Speeding along Broadway in the direction of North Albany, Tony turns off onto a narrow side road that once accessed a massive square-shaped, twenty-story refrigerated concrete building. Far as I recall, the structure has been abandoned since at least the early 1980s, before I was born.
“What are you up to?” I ask, my right hand gripping the roll bar tightly.
“There’s tunnels under that building that access the old delivery bays.”
“How do you know that?”
“I used to party down there when I was a kid.”
“Must have been before my time,” I point out.
“Me and the fellas would ride our bikes down there and smoke pot. It was way before your time, Tan.”
“I never took you for a pot smoker,” I say. “You were always the athlete . . . the athlete writer guy.”
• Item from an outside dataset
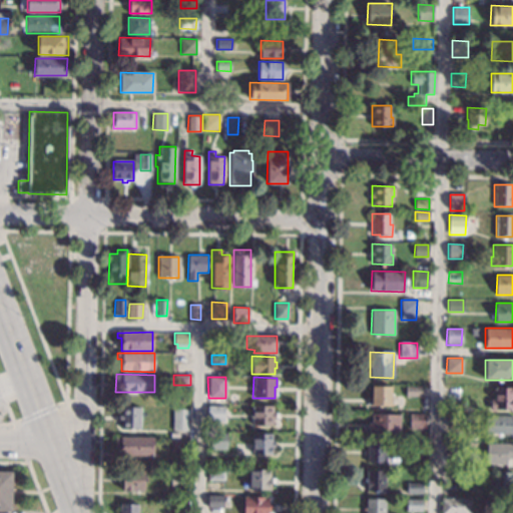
[(390,408),(370,407),(370,386),(390,386),(390,408)]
He shoots me a glance and a quick grin.
“There’s a lot you don’t know about me,” he says.
Just ahead, a tunnel is blocked off by a series of boards painted red and yellow. A red STOP sign is nailed to the boards.
“This is gonna hurt me a lot more than it’s gonna hurt my Jeep,” Tony goes on. “But hang on.”
He plows right through board barrier. We enter a narrow tunnel that would be blacker than even the darkest night if not for the Jeep’s LED headlamps. The air suddenly turns much cooler and the odor of rotting garbage and cat pee slams our senses. Ahead, a skinny gray-bearded man runs for cover. I can make out his screams over the roar of the Jeep engine.
“Vagrants live down here now,” Tony informs. “Let’s pray they’re not so drunk I run any over.”
“Maybe if you slowed down,” I say. But that statement just might qualify as one of the stupidest things I’ve ever said. Then, “So, where do these tunnels come out?”